Honda Motors Focuses on Hybrids
Honda Motor Company (HMC) is expanding its business in Asia, growing its global network to increase efficiency and introducing new products to satisfy local markets. Further, capacity expansion plans in Asia and a new sales strategy in Japan inspire optimism about Honda's future prospects.
However, rising raw material prices and selling & administrative expenses are likely to pressure margins. Moreover, unfavorable currency exchange rates, flat-to-lower sales in its key markets (North America) and increased competition will threaten HMC's global competitive position. Therefore, we maintain our Hold rating with a six-month target price of $35.50. This is 13.1x our 2009 EPADR estimate.
By 2010, Honda expects global automobile sales to reach 5 million units. The company expects to sell at least 18 million motorcycles and more than 7 million units of power products in 2010. Honda is planning the introduction and/or production of a number of products that would improve market share and profitability.
To improve the fuel efficiency of its U.S. model, the company plans to launch a new gas-electric hybrid engine as well as diesel-powered versions of its larger vehicles. To boost sales of hybrid cars globally, HMC plans to roll out cut-rate model cars costing 200,000 yen more than their gas-powered counterparts. It recently launched its first hybrid car -- the Civic Hybrid -- in India. The company expects hybrid car sales to increase from 400,000 to 500,000 units a year by 2010. The company plans to develop compact hybrid cars and launch these in 2010.
Currently, ADRs of Honda are trading at 12.3x our 2009 EPADR estimate of $2.70. We believe the Honda stock has significant upside, given HMC's technological leadership and global production capabilities.
Expect Margin Pressure for NVIDIA
Product-related issues for NVIDIA (NVDA) such as the transition from the G80 to G92 series and the recently discovered failure of certain notebook products will pressure gross margins, which we believe will continue for few quarters. We therefore maintain a Hold rating on the shares.

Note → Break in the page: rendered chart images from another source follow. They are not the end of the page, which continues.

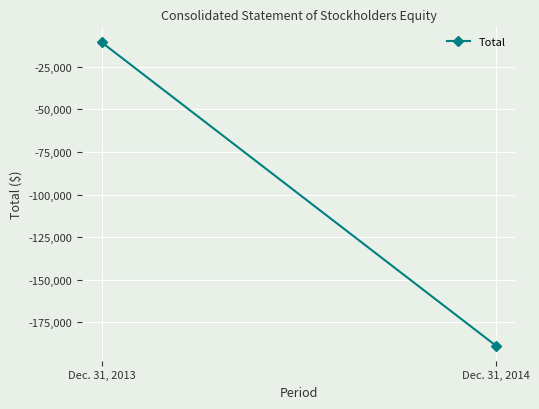

What is the maximum value shown in the chart?

-10668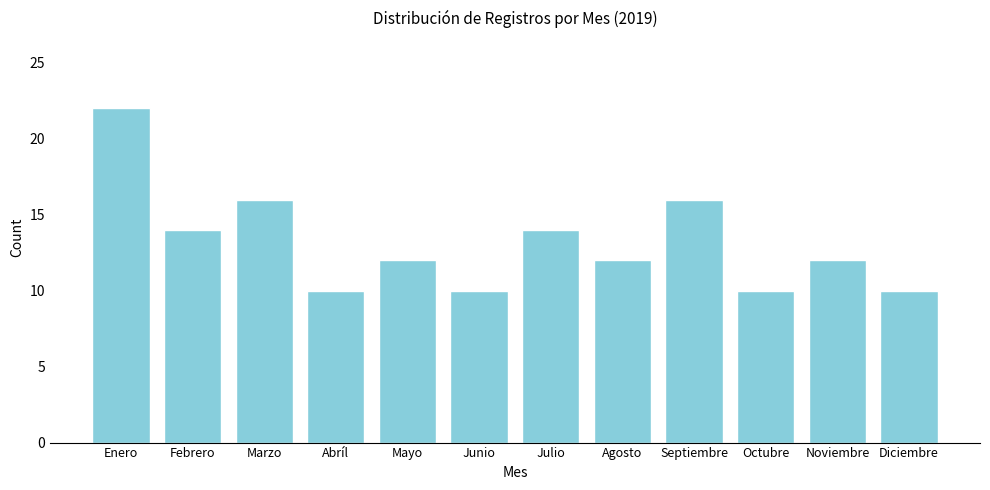

Reading right to left, extract all data points from this chart.

10	12	10	16	12	14	10	12	10	16	14	22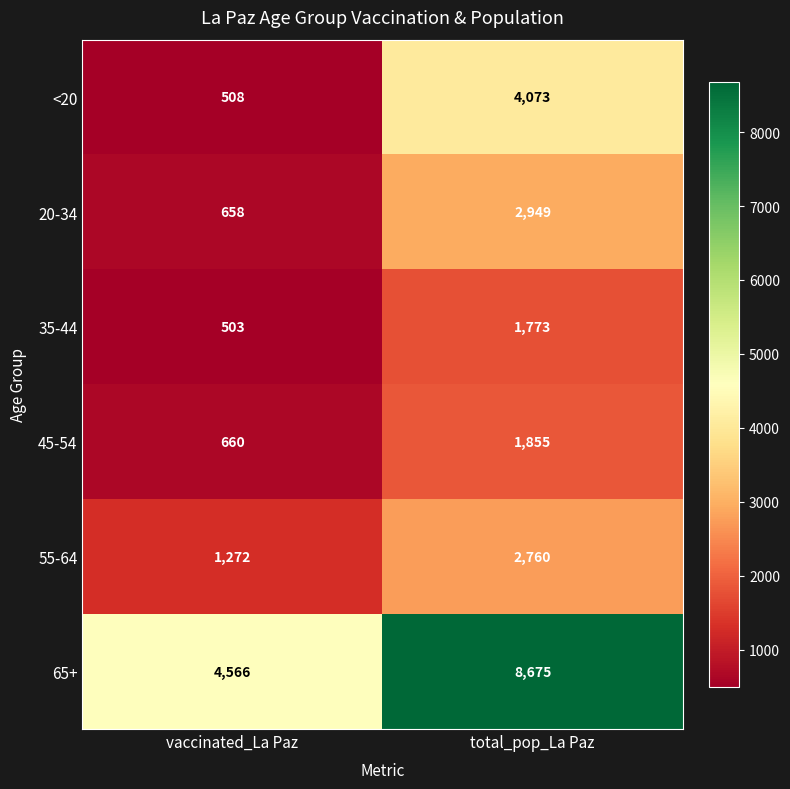

Which series has the largest total across all categories?

65+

To remain competitive, NVIDIA has invested heavily in research and development, which increased 25.0% in fiscal 2008 and 38.2% in the first quarter of fiscal 2009, and may require more investment, which could further dampen margins. In addition, NVIDIA faces risks associated with international operations as nearly 92% of fiscal 2008 revenue has been from businesses outside the U.S.
Shares of NVIDIA are currently trading at 11.3x our reduced fiscal 2009 EPS estimate of $1.11. We lower our estimates for the second quarter and full fiscal year 2009 and 2010.